[[ Input data open ]]

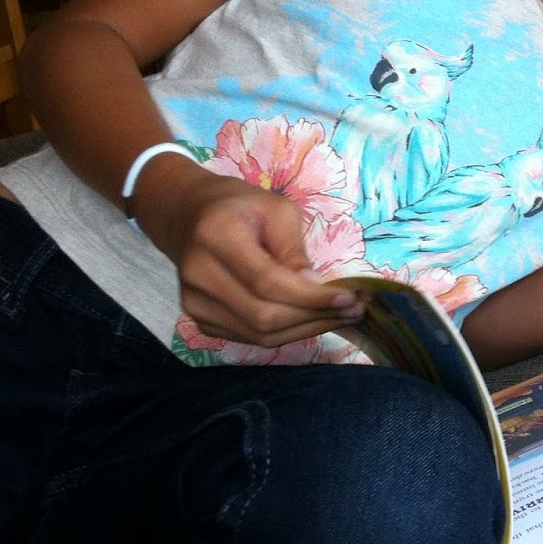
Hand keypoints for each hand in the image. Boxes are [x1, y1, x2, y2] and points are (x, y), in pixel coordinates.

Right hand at [133, 157, 361, 346]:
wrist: (187, 215)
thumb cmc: (240, 205)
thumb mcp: (276, 208)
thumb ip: (293, 250)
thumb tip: (315, 289)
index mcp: (216, 236)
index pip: (267, 282)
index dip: (310, 297)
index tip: (349, 298)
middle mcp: (198, 276)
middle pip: (264, 315)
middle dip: (315, 317)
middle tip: (355, 309)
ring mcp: (194, 303)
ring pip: (259, 334)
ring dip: (306, 329)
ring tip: (341, 317)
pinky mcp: (200, 320)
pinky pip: (250, 337)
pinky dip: (286, 333)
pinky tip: (312, 320)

[[ Input data closed ]]

**What you should do**
Output the records exactly, and let none of their pictures appear in the copy.

**Result of this exercise**
Hand keypoints for each hand in the image. Boxes are [x1, y1, x2, y2] and points are (x, y), in pixel coordinates.

Right hand at [133, 157, 361, 346]:
wrist: (187, 215)
thumb cmc: (240, 205)
thumb mcp: (276, 208)
thumb ip: (293, 250)
thumb tip: (315, 289)
index mcp: (216, 236)
index pip: (267, 282)
index dip: (310, 297)
index tip: (349, 298)
middle mcp: (198, 276)
middle pip: (264, 315)
middle dip: (315, 317)
middle tip: (355, 309)
ring mcp: (194, 303)
ring pip: (259, 334)
ring dip: (306, 329)
ring tip: (341, 317)
pinky mcp: (200, 320)
pinky pip: (250, 337)
pinky dip: (286, 333)
pinky tip: (312, 320)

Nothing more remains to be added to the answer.